GWAS-identified genetic variants associated with medication-assisted treatment outcomes in patients with opioid use disorder: a systematic review and meta-analysis protocol.

BACKGROUND: The burden of opioid use disorder (OUD) has been increasing in North America. Administration of medication-assisted treatments (MATs) for OUD on an individual-dose basis has been shown to affect patient responses to treatment, proving to be, on occasion, dangerous. A genetic basis has been identified for some MAT responses in a candidate gene context, but consensus has not been reached for any genome-wide significant associations. This systematic review aims to identify and assess any genetic variants associated with MAT patient outcomes at genome-wide significance.
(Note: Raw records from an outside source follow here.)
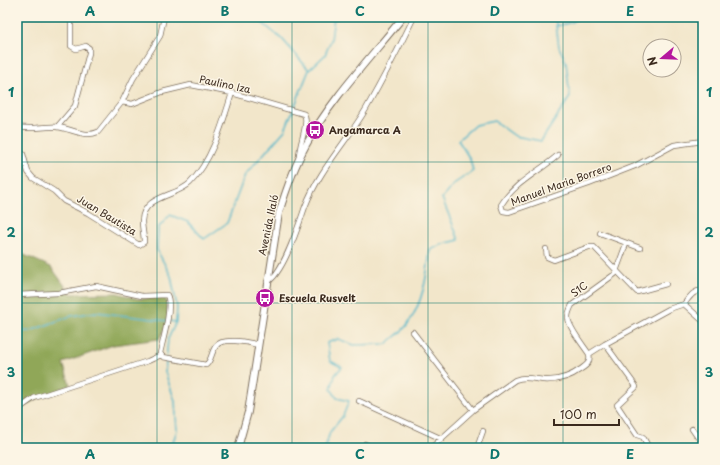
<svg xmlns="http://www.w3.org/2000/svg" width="720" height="465" viewBox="0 0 720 465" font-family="'Playpen Sans',sans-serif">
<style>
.green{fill:#b5c162;stroke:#787640}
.forest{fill:#90a758;stroke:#66683b}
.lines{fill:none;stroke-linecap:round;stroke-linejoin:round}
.stream{stroke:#4bb5c9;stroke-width:1.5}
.minor-casing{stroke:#7b6c5a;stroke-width:6}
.secondary-casing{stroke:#7b6c5a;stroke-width:8}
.minor{stroke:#fff;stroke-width:4.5}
.secondary{stroke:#fff;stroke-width:6}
.grid{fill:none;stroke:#0f766e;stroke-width:1;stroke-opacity:0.55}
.labels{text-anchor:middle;stroke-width:3;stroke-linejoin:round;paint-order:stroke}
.street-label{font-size:10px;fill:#3b2a1e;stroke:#fcf5e5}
.poi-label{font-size:10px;font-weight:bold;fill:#3b2a1e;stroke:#fcf5e5;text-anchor:start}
.neatline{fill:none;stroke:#0f766e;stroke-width:1.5}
.grid-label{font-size:13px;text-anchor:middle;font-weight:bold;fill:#0f766e}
</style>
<rect width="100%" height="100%" fill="#fcf5e5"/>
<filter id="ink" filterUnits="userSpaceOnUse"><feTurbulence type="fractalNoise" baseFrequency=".025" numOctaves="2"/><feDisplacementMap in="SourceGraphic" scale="8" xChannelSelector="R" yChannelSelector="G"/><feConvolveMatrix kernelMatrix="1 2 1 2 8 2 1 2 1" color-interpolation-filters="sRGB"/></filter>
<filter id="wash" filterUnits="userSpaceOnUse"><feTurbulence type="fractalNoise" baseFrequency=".012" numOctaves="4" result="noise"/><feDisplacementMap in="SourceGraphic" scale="16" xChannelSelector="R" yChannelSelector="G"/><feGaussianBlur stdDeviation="0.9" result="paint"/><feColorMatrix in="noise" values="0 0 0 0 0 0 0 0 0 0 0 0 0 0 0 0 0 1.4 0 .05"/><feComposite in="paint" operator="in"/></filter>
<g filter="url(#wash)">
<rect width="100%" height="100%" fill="#f2e6ca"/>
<path class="green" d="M17,65h3l-2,54h-1z"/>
<path class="forest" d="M17,244l5,10 29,13 20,27 46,-1 21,6 27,-2c5,18 4,26 -6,42l-46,6 -50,18 7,22 -53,23z"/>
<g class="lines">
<path class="stream" d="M255,17l28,23 26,30
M557,26l15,-4 8,-5
M17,332l13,-1 41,-15 25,-4 80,10
M171,448l6,-18 -2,-29 -10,-29 3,-33 8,-17 1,-15 -6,-31 -14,-26 1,-22 12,-13 18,7 16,17 23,-16 18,-48 40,-45 24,-60 16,-15 6,-15 3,-23
M325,448l5,-16 13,-16 6,-15 -12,-3 -6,-9 4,-14 7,-8 -12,-6 -3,-18 11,-4 16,6 32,-1c7,-6 16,-12 21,-19 16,-22 20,-49 23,-75l13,-6 16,-4 -17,-42 13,-15 18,-12 -3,-12 -12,-19 17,-15 19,-4 21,15 26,5 29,-44 -4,-35 -7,-15 -4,-30"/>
</g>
</g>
<g filter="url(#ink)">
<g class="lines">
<g class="minor-casing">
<path id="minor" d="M122,102l11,-23 27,-43 4,-19
M17,127c14,3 27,-1 41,0 14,2 26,11 40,5l24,-30 10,2 30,-12 29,-7 41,8 72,21c6,8 -6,32 -5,44
M57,127l18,-21 14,-53v-5l-3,-2 -10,3 -5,-3v-29
M17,151l6,3 5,18 5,6 21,13 10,10 24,12 51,32 5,-3c0,-7 -2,-14 -2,-21 1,-26 34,-24 48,-38 22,-22 33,-61 42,-90
M558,155c-20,18 -42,26 -57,50l2,6 6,1 80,-28 46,-18 39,-21 29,-4
M600,233l40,15
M546,249l1,8 7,3 35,-13h5l43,45 29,-8
M267,282c16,-7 32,-58 38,-75 14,-37 41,-64 61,-98 17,-30 33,-61 48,-92
M17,295l42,-2 37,-7 46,10 25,-1c6,11 -4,45 -7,58l3,4 43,8c6,-5 5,-13 10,-19 6,-9 33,-4 42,-1
M684,304l19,17
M684,304c5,-6 10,-15 19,-13
M413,332l60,78
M605,344l64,-35 15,-5
M589,354l16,-10 30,41 1,2 -19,18 20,30 6,2 6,11
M589,354c-5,-8 -21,-27 -21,-37 0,-4 2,-8 4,-12l43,-31 11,-30
M359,401l81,37
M17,410l17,-12 114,-37 13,-6
M692,429l11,16
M365,444l8,4
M431,448l42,-38 42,-30c10,-4 18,-1 28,0 14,1 27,-3 38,-11 6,-4 10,-7 8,-15
M477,448l6,-17"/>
</g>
<g class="secondary-casing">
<path id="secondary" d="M238,448l10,-36 31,-199c7,-23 15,-46 27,-68 24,-45 65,-88 97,-128"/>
</g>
<use href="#minor" class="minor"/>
<use href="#secondary" class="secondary"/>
</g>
</g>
<path class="grid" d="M157,17v431M292,17v431M428,17v431M563,17v431M17,162h686M17,303h686"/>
<defs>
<g id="bus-disc" transform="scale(1)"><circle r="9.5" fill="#b5179e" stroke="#fcf5e5"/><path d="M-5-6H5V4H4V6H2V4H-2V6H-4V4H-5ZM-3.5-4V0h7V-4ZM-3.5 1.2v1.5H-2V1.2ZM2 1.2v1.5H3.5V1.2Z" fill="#fff"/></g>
</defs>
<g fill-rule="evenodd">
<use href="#bus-disc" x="315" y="130"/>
<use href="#bus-disc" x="265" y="298"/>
</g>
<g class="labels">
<g class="street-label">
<text transform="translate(225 84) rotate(12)" y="4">Paulino Iza</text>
<text transform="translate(561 184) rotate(-20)" y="4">Manuel Maria Borrero</text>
<text transform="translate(107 215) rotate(31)" y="4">Juan Bautista</text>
<text transform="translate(268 225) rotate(-78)" y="4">Avenida Ilaló</text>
<text transform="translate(579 289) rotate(-36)" y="4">S1C</text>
</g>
<g class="poi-label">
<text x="329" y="134">Angamarca A</text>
<text x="279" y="302">Escuela Rusvelt</text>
</g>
</g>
<rect width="720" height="465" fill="none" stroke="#fcf5e5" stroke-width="44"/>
<g transform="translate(662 58) rotate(251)"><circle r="19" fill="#fcf5e5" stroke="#afa495"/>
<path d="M0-3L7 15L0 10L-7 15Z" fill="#b5179e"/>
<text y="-6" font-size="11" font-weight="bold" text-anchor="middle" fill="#3b2a1e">N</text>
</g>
<path d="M554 419v6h65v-6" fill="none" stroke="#3b2a1e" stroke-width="2"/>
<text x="560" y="419" font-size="12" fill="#3b2a1e" stroke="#fcf5e5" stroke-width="3" paint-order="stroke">100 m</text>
<rect x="22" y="22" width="676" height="421" class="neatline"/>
<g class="grid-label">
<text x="90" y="16">A</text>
<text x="225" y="16">B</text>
<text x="360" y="16">C</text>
<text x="495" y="16">D</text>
<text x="630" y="16">E</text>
<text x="11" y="97">1</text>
<text x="709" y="97">1</text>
<text x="11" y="237">2</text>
<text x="709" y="237">2</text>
<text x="11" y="377">3</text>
<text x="709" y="377">3</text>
<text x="90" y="459">A</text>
<text x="225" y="459">B</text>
<text x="360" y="459">C</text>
<text x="495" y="459">D</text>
<text x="630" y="459">E</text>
</g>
</svg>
METHODS: The databases searched by the authors will be: MEDLINE, Web of Science, EMBASE, CINAHL and Pre-CINAHL, GWAS Catalog, GWAS Central, and NIH Database of Genotypes and Phenotypes. A title and abstract screening, full-text screening, data extraction, and quality assessment will be completed in duplicate for each study via Covidence. Treatment outcomes of interest include continued opioid use or abstinence during treatment or at follow-up, time to relapse, treatment retention rates, opioid overdose, other substance use, comorbid psychiatric disorders, risk taking behaviors, MAT plasma concentrations, and mortality rates. Analysis methods applied, if appropriate, will include random effects meta-analysis with pooled odds ratios for all outcomes. Subgroup analyses will also be implemented, when possible. DISCUSSION: This systematic review can hopefully inform the direction of future research, aiding in the development of a safer and more patient-centered treatment. It will be able to highlight genome-wide significant variants that are replicable and associated with MAT patient outcomes. SYSTEMATIC REVIEW REGISTRATION: This systematic review protocol has been registered with the International Prospective Register of Systematic Reviews (PROSPERO) (registration ID CRD42020169121).